STS.002 Toward the Scientific Revolution

The emergence of Western science: the systematization of natural knowledge in the ancient world, the transmission of the classical legacy to the Latin West, and the revolt from classical thought during the scientific revolution. Examines scientific concepts in light of their cultural and historical contexts.

21H.206 American Consumer Culture
Examines how and why twentieth-century Americans came to define the “good life” through consumption, leisure, and material abundance. Explores how such things as department stores, advertising, mass-produced cars, and suburbs transformed the American economy, society, and politics.

Many of you may have questions about HASS classes, so if you do, please email me with questions or post a comment. To date, I’ve taken 6 HASS classes, and I don’t plan on stopping after the required 8. And also, if you have any questions in general, don’t hesitate to ask. Incoming freshmen want to know what to pack, how to eat for cheap, etc, let me know!

4 responses to “Goldilocks and the n HASS classes”

  1. Mitra says:

    I’m going to try to take some combination of 11.013/11.014/11.017 this year — I’ve heard from a Course 1 friend that these classes are really well taught.

    Stella took 11.002J, so she can tell you how that was.

    Also, I’m for sure taking 14.41 — Professor Gruber wrote the textbook!

    “…the new textbook by Jonathan Gruber is not only the best public finance textbooks I’ve ever read; it is one of the best textbooks I’ve read in any field.”

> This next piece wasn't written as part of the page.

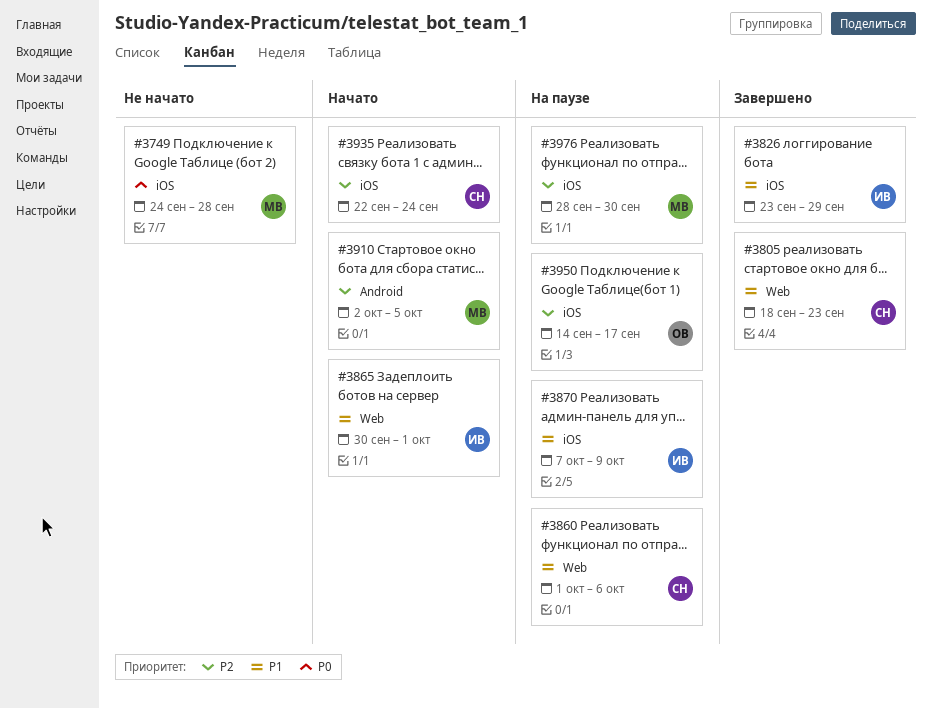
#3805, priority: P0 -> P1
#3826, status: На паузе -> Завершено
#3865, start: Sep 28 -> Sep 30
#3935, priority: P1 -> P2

    http://www.marginalrevolution.com/marginalrevolution/2005/03/public_finance_.html

  2. Pam says:

    yay for posting pics from toothpastefordinner.com smile

  3. Eric says:

    Hmmm… I’m not a student here yet (and I don’t know if I’ll be one next year), but I think you should try 11.002J, coz it sounds interesting to see how decisions are made at higher authorities. It’s like probing into their own mindsets.

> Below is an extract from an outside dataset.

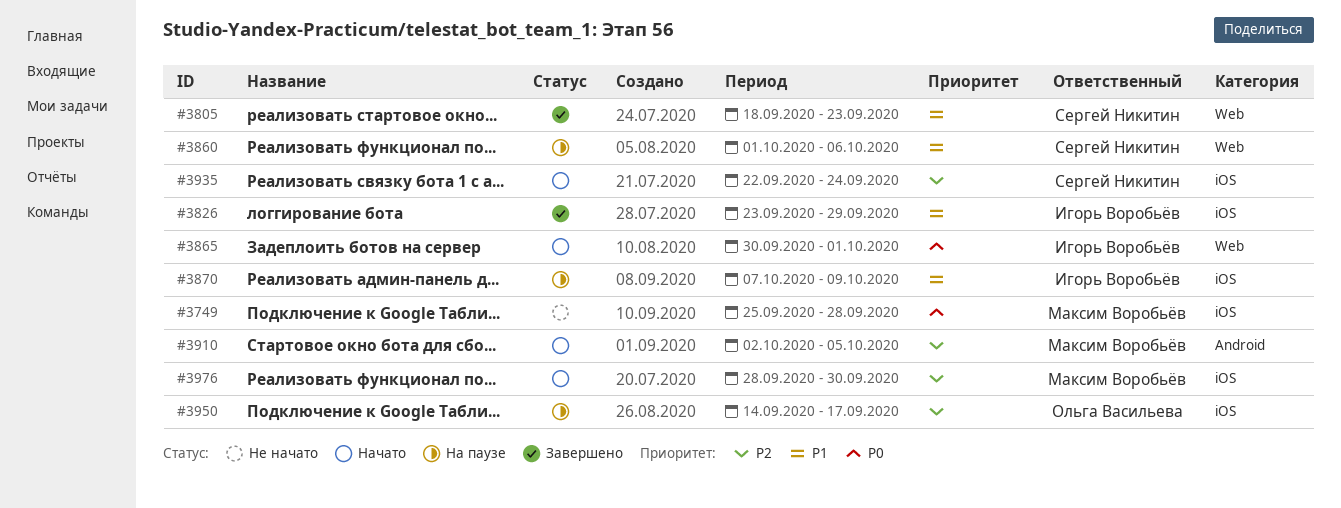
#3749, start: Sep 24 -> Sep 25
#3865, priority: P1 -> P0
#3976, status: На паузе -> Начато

    Otherwise, if you asked me, I’d go for 21W.778 – Science Journalism. We’re all scientists and engineers, and someday we’re gonna have to communicate our knowledge to the general public, so it’s a good thing perhaps to learn how to simplify our complexities to something the informed layman can understand. Writing’s been my own interest, though, so that’s the real reason why I’d choose it – simply to write.

  4. Chris says:

    I took 14.41 on listener last year when the textbook was still in its pilot form. Needless to say, it’s a great class. Gruber’s lectures are very interesting and engaging. You know how I feel about public policy – I’m taking Science, Technology, and Public Policy this term to round out my Poli Sci double major. My other HASS class will be 14.24J (Health Economics). Doesn’t seem like those fit into your schedule, however. It’s good that some people actually care about their HASS selections – they’re as important as any other and the classes nicely round out your schedule.